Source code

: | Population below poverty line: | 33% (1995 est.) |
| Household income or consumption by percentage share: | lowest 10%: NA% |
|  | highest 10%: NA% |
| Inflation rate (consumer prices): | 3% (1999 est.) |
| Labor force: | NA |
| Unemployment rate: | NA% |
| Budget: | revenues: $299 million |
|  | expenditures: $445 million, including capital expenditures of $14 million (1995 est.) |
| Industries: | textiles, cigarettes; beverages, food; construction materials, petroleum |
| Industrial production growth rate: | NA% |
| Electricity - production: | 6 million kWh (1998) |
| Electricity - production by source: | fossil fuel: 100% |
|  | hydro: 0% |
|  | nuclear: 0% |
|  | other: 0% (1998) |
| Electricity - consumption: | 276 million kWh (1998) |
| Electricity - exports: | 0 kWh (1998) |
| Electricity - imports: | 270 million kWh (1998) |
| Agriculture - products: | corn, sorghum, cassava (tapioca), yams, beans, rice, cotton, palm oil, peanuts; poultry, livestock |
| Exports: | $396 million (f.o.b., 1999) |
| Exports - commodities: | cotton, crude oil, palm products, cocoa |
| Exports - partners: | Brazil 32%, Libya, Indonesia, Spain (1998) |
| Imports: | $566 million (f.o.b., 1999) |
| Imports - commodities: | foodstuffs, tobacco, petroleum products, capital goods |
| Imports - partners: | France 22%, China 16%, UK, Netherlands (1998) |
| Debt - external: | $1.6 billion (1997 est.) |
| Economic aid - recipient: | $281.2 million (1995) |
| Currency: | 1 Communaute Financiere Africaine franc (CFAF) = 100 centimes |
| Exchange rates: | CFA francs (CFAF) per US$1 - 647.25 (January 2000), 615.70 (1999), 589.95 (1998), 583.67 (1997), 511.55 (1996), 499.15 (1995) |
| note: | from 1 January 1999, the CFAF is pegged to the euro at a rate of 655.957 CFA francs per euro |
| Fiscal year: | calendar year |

■ ■ ■ ■

### [WORK TO COMPLETE]
Output, unchanged, only the lines from the one that holds "million (1995) |" through the last line of the material above.

### [EXERCISE RESULT]
| Economic aid - recipient: | $281.2 million (1995) |
| Currency: | 1 Communaute Financiere Africaine franc (CFAF) = 100 centimes |
| Exchange rates: | CFA francs (CFAF) per US$1 - 647.25 (January 2000), 615.70 (1999), 589.95 (1998), 583.67 (1997), 511.55 (1996), 499.15 (1995) |
| note: | from 1 January 1999, the CFAF is pegged to the euro at a rate of 655.957 CFA francs per euro |
| Fiscal year: | calendar year |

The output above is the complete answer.